- **EXCERPTED RECORDS**
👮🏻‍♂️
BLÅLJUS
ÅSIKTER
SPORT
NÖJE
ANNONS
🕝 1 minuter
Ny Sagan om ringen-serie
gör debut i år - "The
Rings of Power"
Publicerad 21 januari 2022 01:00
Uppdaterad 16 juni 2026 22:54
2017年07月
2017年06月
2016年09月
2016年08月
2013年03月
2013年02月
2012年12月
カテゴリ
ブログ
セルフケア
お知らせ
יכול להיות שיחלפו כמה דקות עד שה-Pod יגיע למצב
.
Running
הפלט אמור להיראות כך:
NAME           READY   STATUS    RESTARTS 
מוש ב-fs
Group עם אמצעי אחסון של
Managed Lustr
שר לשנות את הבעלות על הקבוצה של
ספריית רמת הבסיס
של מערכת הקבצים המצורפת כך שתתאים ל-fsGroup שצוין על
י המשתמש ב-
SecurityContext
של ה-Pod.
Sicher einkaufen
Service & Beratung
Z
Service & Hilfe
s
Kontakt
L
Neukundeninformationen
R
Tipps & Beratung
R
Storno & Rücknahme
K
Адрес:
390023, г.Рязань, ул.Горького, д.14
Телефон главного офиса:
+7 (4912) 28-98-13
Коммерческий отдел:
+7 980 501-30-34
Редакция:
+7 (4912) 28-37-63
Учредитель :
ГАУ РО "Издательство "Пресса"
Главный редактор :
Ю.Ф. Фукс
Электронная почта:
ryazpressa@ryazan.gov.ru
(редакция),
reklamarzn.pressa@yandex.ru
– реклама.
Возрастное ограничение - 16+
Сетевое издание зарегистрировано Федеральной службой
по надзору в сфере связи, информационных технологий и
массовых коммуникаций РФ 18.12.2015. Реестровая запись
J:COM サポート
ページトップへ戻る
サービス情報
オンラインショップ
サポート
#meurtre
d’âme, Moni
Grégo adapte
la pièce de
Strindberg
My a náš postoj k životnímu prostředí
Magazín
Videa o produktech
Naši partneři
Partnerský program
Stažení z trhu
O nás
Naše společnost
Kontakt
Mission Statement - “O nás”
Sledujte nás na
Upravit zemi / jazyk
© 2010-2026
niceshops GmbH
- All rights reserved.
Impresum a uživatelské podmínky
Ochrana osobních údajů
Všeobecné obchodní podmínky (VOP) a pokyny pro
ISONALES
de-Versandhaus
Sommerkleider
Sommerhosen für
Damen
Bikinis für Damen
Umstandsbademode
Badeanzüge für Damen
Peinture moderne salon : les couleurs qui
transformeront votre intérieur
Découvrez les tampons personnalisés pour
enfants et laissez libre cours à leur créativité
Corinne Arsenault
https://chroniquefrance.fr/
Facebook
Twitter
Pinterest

- **PROBLEM**
All entries above are to be repeated verbatim, down to the last line.

- **RESULT OF THIS TASK**
👮🏻‍♂️
BLÅLJUS
ÅSIKTER
SPORT
NÖJE
ANNONS
🕝 1 minuter
Ny Sagan om ringen-serie
gör debut i år - "The
Rings of Power"
Publicerad 21 januari 2022 01:00
Uppdaterad 16 juni 2026 22:54
2017年07月
2017年06月
2016年09月
2016年08月
2013年03月
2013年02月
2012年12月
カテゴリ
ブログ
セルフケア
お知らせ
יכול להיות שיחלפו כמה דקות עד שה-Pod יגיע למצב
.
Running
הפלט אמור להיראות כך:
NAME           READY   STATUS    RESTARTS 
מוש ב-fs
Group עם אמצעי אחסון של
Managed Lustr
שר לשנות את הבעלות על הקבוצה של
ספריית רמת הבסיס
של מערכת הקבצים המצורפת כך שתתאים ל-fsGroup שצוין על
י המשתמש ב-
SecurityContext
של ה-Pod.
Sicher einkaufen
Service & Beratung
Z
Service & Hilfe
s
Kontakt
L
Neukundeninformationen
R
Tipps & Beratung
R
Storno & Rücknahme
K
Адрес:
390023, г.Рязань, ул.Горького, д.14
Телефон главного офиса:
+7 (4912) 28-98-13
Коммерческий отдел:
+7 980 501-30-34
Редакция:
+7 (4912) 28-37-63
Учредитель :
ГАУ РО "Издательство "Пресса"
Главный редактор :
Ю.Ф. Фукс
Электронная почта:
ryazpressa@ryazan.gov.ru
(редакция),
reklamarzn.pressa@yandex.ru
– реклама.
Возрастное ограничение - 16+
Сетевое издание зарегистрировано Федеральной службой
по надзору в сфере связи, информационных технологий и
массовых коммуникаций РФ 18.12.2015. Реестровая запись
J:COM サポート
ページトップへ戻る
サービス情報
オンラインショップ
サポート
#meurtre
d’âme, Moni
Grégo adapte
la pièce de
Strindberg
My a náš postoj k životnímu prostředí
Magazín
Videa o produktech
Naši partneři
Partnerský program
Stažení z trhu
O nás
Naše společnost
Kontakt
Mission Statement - “O nás”
Sledujte nás na
Upravit zemi / jazyk
© 2010-2026
niceshops GmbH
- All rights reserved.
Impresum a uživatelské podmínky
Ochrana osobních údajů
Všeobecné obchodní podmínky (VOP) a pokyny pro
ISONALES
de-Versandhaus
Sommerkleider
Sommerhosen für
Damen
Bikinis für Damen
Umstandsbademode
Badeanzüge für Damen
Peinture moderne salon : les couleurs qui
transformeront votre intérieur
Découvrez les tampons personnalisés pour
enfants et laissez libre cours à leur créativité
Corinne Arsenault
https://chroniquefrance.fr/
Facebook
Twitter
Pinterest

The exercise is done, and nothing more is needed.